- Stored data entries

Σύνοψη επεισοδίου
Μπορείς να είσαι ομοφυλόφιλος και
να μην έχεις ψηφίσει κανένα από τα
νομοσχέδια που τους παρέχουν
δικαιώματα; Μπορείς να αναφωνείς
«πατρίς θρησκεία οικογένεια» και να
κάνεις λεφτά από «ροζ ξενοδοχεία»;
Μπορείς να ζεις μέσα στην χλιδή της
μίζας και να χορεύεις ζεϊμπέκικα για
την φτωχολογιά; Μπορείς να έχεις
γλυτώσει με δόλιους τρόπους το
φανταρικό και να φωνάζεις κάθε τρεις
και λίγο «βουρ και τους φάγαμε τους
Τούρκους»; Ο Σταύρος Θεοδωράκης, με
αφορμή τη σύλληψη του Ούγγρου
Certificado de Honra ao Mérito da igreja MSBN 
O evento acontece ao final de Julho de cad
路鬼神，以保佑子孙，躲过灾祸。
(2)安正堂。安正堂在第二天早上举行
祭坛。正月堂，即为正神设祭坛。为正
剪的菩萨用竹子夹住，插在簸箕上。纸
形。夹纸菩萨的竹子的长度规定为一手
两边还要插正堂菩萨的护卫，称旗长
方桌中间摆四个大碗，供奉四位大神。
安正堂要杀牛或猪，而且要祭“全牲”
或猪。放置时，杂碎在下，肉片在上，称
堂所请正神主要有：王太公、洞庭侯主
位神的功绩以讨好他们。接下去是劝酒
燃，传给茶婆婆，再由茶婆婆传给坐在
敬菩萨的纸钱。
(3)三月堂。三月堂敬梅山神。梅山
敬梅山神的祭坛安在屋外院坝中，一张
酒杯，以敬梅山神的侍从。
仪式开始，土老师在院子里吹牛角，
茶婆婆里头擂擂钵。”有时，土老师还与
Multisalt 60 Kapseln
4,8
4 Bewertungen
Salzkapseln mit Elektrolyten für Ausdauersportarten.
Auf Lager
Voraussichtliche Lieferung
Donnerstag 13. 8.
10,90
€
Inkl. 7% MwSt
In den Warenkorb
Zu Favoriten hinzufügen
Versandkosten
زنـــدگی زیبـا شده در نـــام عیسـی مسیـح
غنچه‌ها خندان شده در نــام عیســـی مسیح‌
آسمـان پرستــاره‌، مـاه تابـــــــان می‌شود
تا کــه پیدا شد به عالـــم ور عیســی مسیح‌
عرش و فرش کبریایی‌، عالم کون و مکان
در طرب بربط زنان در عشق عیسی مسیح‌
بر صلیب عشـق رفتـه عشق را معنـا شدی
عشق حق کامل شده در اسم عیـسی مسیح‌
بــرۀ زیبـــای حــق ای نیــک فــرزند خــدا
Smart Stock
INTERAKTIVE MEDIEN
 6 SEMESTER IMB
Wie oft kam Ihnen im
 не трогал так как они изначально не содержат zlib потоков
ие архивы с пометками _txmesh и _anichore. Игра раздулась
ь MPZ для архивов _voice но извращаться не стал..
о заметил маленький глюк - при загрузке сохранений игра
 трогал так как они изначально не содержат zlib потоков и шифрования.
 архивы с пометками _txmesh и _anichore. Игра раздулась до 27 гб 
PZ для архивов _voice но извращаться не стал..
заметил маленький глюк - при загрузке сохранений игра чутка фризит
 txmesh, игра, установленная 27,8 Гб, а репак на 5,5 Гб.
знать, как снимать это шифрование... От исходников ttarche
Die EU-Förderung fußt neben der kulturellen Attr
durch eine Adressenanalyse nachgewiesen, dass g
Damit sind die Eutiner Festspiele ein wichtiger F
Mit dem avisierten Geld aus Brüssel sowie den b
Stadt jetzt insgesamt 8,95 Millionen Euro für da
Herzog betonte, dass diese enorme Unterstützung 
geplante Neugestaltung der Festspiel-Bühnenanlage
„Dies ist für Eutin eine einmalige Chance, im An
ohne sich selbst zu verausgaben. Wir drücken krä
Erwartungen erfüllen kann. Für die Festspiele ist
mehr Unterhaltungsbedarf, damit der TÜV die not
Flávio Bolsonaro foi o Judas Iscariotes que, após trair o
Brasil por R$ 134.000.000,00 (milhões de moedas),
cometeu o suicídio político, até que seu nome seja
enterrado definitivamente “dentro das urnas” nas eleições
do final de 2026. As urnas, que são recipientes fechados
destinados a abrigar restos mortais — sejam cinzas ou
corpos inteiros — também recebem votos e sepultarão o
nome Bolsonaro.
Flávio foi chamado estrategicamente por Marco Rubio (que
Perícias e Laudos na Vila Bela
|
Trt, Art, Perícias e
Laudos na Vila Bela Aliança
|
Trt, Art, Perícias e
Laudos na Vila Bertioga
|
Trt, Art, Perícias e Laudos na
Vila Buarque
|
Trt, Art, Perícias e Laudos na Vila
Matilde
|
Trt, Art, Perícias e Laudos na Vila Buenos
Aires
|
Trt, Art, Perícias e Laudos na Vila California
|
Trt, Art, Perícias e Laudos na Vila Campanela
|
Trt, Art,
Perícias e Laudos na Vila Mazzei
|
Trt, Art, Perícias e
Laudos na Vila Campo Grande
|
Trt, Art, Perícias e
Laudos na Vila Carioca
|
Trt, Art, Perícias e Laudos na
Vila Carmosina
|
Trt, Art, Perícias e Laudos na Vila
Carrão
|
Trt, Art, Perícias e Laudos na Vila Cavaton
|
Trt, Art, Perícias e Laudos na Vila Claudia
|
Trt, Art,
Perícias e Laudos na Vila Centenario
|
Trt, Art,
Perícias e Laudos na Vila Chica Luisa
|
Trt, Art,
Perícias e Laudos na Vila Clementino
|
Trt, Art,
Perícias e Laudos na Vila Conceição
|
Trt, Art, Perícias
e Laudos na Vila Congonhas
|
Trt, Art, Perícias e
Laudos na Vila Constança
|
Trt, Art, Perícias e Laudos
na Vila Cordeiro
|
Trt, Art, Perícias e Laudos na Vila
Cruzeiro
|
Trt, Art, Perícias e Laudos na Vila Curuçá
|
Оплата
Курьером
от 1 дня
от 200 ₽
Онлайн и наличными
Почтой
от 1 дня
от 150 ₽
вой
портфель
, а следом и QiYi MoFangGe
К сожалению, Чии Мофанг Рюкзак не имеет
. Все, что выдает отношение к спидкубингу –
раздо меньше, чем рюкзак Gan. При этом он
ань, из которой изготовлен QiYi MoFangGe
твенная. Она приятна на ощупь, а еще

- WHAT NEEDS TO BE DONE
Write out the lines exactly, starting at the first one and ending at the line that contains "بر صلیب عشـق رفتـه عشق را معنـا شدی".

- REPLY
Σύνοψη επεισοδίου
Μπορείς να είσαι ομοφυλόφιλος και
να μην έχεις ψηφίσει κανένα από τα
νομοσχέδια που τους παρέχουν
δικαιώματα; Μπορείς να αναφωνείς
«πατρίς θρησκεία οικογένεια» και να
κάνεις λεφτά από «ροζ ξενοδοχεία»;
Μπορείς να ζεις μέσα στην χλιδή της
μίζας και να χορεύεις ζεϊμπέκικα για
την φτωχολογιά; Μπορείς να έχεις
γλυτώσει με δόλιους τρόπους το
φανταρικό και να φωνάζεις κάθε τρεις
και λίγο «βουρ και τους φάγαμε τους
Τούρκους»; Ο Σταύρος Θεοδωράκης, με
αφορμή τη σύλληψη του Ούγγρου
Certificado de Honra ao Mérito da igreja MSBN 
O evento acontece ao final de Julho de cad
路鬼神，以保佑子孙，躲过灾祸。
(2)安正堂。安正堂在第二天早上举行
祭坛。正月堂，即为正神设祭坛。为正
剪的菩萨用竹子夹住，插在簸箕上。纸
形。夹纸菩萨的竹子的长度规定为一手
两边还要插正堂菩萨的护卫，称旗长
方桌中间摆四个大碗，供奉四位大神。
安正堂要杀牛或猪，而且要祭“全牲”
或猪。放置时，杂碎在下，肉片在上，称
堂所请正神主要有：王太公、洞庭侯主
位神的功绩以讨好他们。接下去是劝酒
燃，传给茶婆婆，再由茶婆婆传给坐在
敬菩萨的纸钱。
(3)三月堂。三月堂敬梅山神。梅山
敬梅山神的祭坛安在屋外院坝中，一张
酒杯，以敬梅山神的侍从。
仪式开始，土老师在院子里吹牛角，
茶婆婆里头擂擂钵。”有时，土老师还与
Multisalt 60 Kapseln
4,8
4 Bewertungen
Salzkapseln mit Elektrolyten für Ausdauersportarten.
Auf Lager
Voraussichtliche Lieferung
Donnerstag 13. 8.
10,90
€
Inkl. 7% MwSt
In den Warenkorb
Zu Favoriten hinzufügen
Versandkosten
زنـــدگی زیبـا شده در نـــام عیسـی مسیـح
غنچه‌ها خندان شده در نــام عیســـی مسیح‌
آسمـان پرستــاره‌، مـاه تابـــــــان می‌شود
تا کــه پیدا شد به عالـــم ور عیســی مسیح‌
عرش و فرش کبریایی‌، عالم کون و مکان
در طرب بربط زنان در عشق عیسی مسیح‌
بر صلیب عشـق رفتـه عشق را معنـا شدی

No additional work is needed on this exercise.